EnterpriseRAG-Bench is a large-scale evaluation framework for RAG systems, featuring a synthetic corpus of 500,000 documents simulating internal company data. It spans nine enterprise platforms (Slack, GitHub, etc.) and includes 500 questions designed to test complex retrieval and reasoning tasks beyond public-domain capabilities.
TL;DR
The industry has a blind spot: we are building RAG systems for enterprises using benchmarks designed for Wikipedia. EnterpriseRAG-Bench introduces a 500k-document synthetic corpus that brings "corporate realism"—Slack noise, Jira tickets, and cross-project jargon—to evaluation. The core finding? Conventional Vector Search struggles, and the future of enterprise RAG belongs to iterative, agentic discovery.
The "Wikipedia Fallacy" in Corporate RAG
Most RAG researchers rely on BEIR or HotpotQA. While excellent for general knowledge, these datasets don't reflect the chaos of a 500-person tech company. In a real enterprise:
- Context is Scattered: A decision might start in a Slack thread, get documented in Confluence, and result in a GitHub PR.
- Semantic Overlap is High: Every document mentions the same project codenames, making vector retrieval "blurry."
- Data is Messy: Versioning conflicts and misfiled docs are the norm, not the exception.
Methodology: Building a Virtual Corporation
The authors didn't just generate random text.

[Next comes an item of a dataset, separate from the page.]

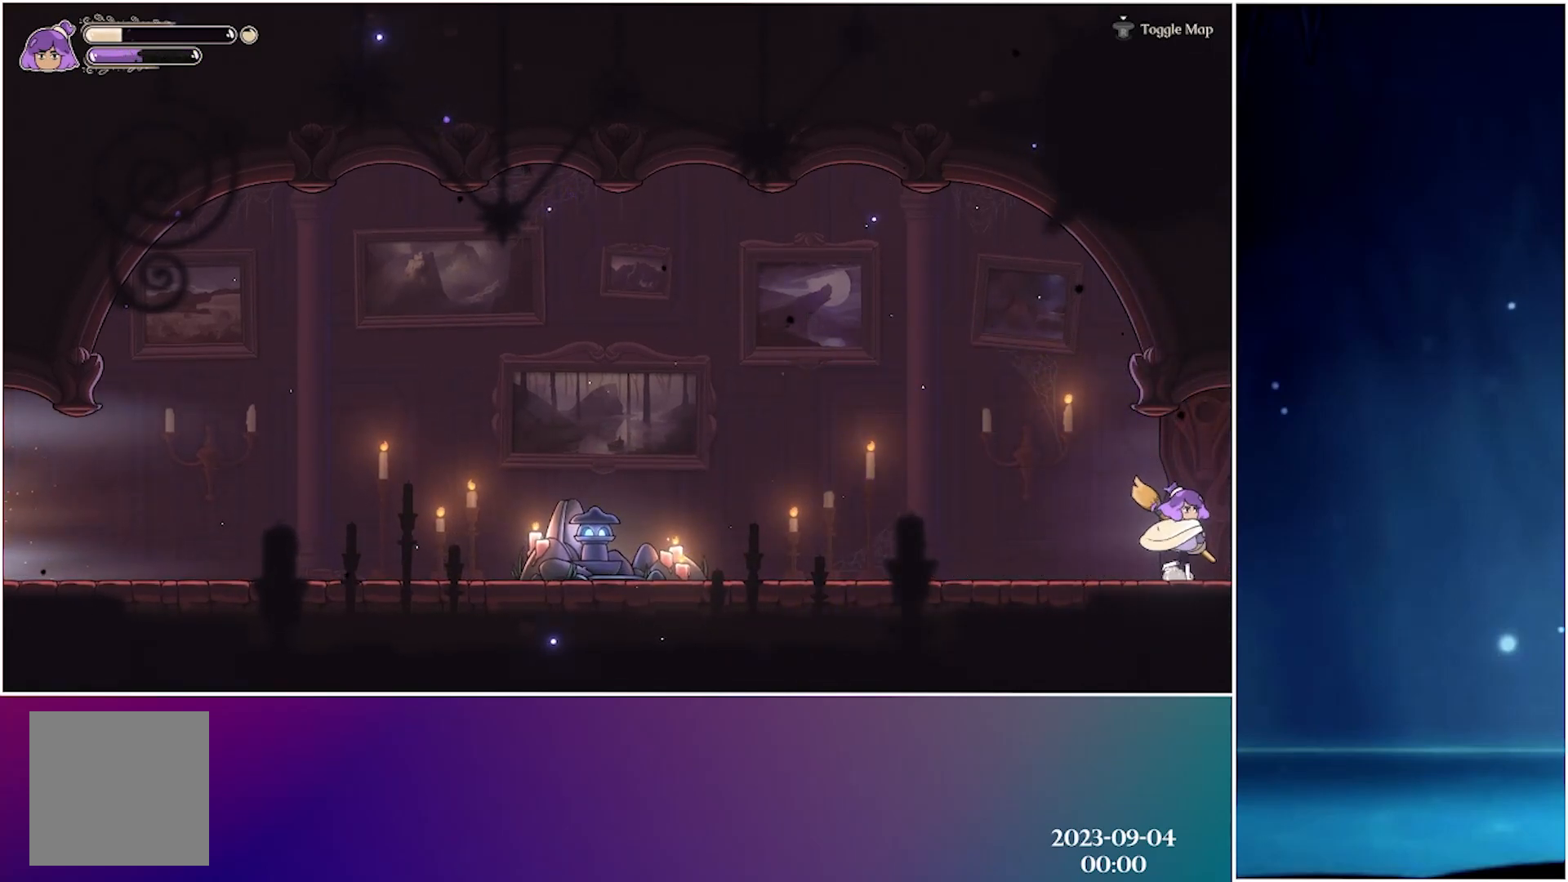
{"buttons": [], "left_stick": "center", "events": [[167, "R2", "down"], [367, "R2", "up"]]}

They built a "Company Scaffolding" for a fictional firm, Redwood Inference.
The Scaffolding Engine
- Organizational Reality: A hierarchy of people, projects, and mission statements.
- Source Diversity: Data spans 9 types, weighted by realism (Slack/Gmail make up the majority).
- Intentional Noise: Near-duplicates with conflicting facts and "misfiled" documents test the system's ability to filter relevant signal from noise.
Figure 1: The generation framework uses top-level artifacts to ensure that 500,000 documents across 9 platforms share a single, coherent corporate reality.
The Experiment: Vector vs. BM25 vs. Bash Agent
The results from the baseline evaluation were surprising even to the researchers.
- The Vector Search Struggle: Vector search, the industry favorite, underperformed significantly. This is likely because embedding models are trained on public data and lack the "internal weights" for project-specific jargon (e.g., "Project Icarus").
- The Power of the Agent: The "Bash Agent"—an LLM equipped with
grep,find, andls—excelled at Completeness. By iteratively exploring the directory structure, it found related documents that static retrievers missed.
Table 1: Baseline system performance across Correctness, Completeness, and Recall.
Why Scale Changes Everything
As the corpus grows from 5k to 500k documents, the "Local Density" (similarity between unrelated docs) increases. This means that at enterprise scale, your retriever's "Top 10" is increasingly likely to be filled with plausible-looking distractors rather than the gold evidence.
Figure 2: As document volume increases, Recall@10 drops sharply because the semantic neighborhood becomes too crowded.
Critical Insight: Correction-Aware Evaluation
One of the most innovative parts of this paper is the Consensus-Based Correction. Recognizing that no 500k-doc dataset is perfect, the harness allows systems to "argue" for new gold documents. If a system finds a relevant document not in the original gold set, a panel of LLM judges evaluates its necessity and updates the benchmark dynamically.
Conclusion: Toward Agentic Knowledge Discovery
The take-home message is clear: RAG is no longer just a retrieval task; it is an exploration task. For high-stakes enterprise applications, we need to move away from "one-shot" vector lookups and toward agents that can reason about file hierarchies, reconcile conflicting updates across platforms, and understand the deep organizational context that links a Slack joke to a critical Jira ticket.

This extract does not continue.